FIG. 6 is a graph of heat loss due to cooling water per charge of a water-cooling panel for a furnace wall of the present invention and an existing water-cooling panel around the panel when the water-cooling panel for a furnace wall of the present invention is applied to a DC electric furnace.

[Explanation of symbols]

 DESCRIPTION OF SYMBOLS 1 Water-cooled panel 2 Refractory brick 3 Cooling water pipe 4 Supply / drain pipe 5 Projection 6 Melt in furnace such as slag 7 Buffer material 8 Taper 9 Thermocouple

 ──────────────────────────────────────────────────続 き Continued on the front page F term (reference) 4K045 AA04 BA01 MA04 RA06 RA09 RA16 4K051 AA05 AB03 AB09 DA00 HA04 HA06

Claims (6)

[Claims] 1. A cast iron, cast steel or copper cast water-cooled panel installed on a furnace wall and a furnace lid of an arc furnace, comprising a plurality of rows of refractory bricks arranged at regular intervals so as to expose end faces inside the furnace. A water-cooling panel for an arc furnace wall and a furnace lid, wherein a cooling water pipe is cast between rows of refractory bricks. 2. The water-cooled panel for an arc furnace furnace wall and furnace lid according to claim 1, wherein the furnace inner end surface of the refractory brick is cast so as to protrude from the casting surface. 3. A furnace wall and a furnace lid of an arc furnace according to claim 1, wherein a taper is provided so that a width of a furnace inner end face of the refractory brick is smaller than a width of a non-furnace inner end face.

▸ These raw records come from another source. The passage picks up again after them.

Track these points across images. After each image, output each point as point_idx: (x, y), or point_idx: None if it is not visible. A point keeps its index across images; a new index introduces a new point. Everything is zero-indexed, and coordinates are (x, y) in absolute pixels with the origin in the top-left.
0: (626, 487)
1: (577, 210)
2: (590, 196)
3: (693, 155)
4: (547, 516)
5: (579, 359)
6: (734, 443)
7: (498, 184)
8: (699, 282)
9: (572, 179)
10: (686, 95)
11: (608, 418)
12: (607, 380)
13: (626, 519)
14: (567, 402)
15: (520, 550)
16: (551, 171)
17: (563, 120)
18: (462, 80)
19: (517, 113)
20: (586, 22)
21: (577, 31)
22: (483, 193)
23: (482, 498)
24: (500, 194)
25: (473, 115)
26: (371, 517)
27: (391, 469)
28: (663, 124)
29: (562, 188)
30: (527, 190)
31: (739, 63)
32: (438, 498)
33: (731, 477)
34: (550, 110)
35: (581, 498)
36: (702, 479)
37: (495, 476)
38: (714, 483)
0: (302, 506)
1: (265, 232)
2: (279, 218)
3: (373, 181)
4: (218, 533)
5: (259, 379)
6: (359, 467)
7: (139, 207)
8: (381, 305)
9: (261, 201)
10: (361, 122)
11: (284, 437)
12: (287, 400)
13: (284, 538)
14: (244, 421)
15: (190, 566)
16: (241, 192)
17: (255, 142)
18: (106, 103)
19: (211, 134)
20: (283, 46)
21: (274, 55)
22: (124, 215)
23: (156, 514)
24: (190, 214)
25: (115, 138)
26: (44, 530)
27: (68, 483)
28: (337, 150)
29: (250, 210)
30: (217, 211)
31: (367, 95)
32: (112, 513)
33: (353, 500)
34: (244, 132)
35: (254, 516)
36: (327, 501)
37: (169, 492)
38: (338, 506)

For water cooling panel. 4. The refractory brick according to any one of claims 1 to 3, wherein a corner of the inner end face of the refractory brick is formed in an arc shape.
Item 8. A water-cooled panel for a furnace wall and a furnace lid of the arc furnace according to the above item. 5. The cushioning material according to claim 1, wherein a cushioning material is disposed between the contact surface between the refractory brick and the casting.
Item 8. A water-cooled panel for a furnace wall and a furnace lid of the arc furnace according to Item. 6. The water-cooled panel for an arc furnace furnace wall and furnace lid according to claim 1, wherein a part of the furnace inner surface of the casting is formed in a convex shape.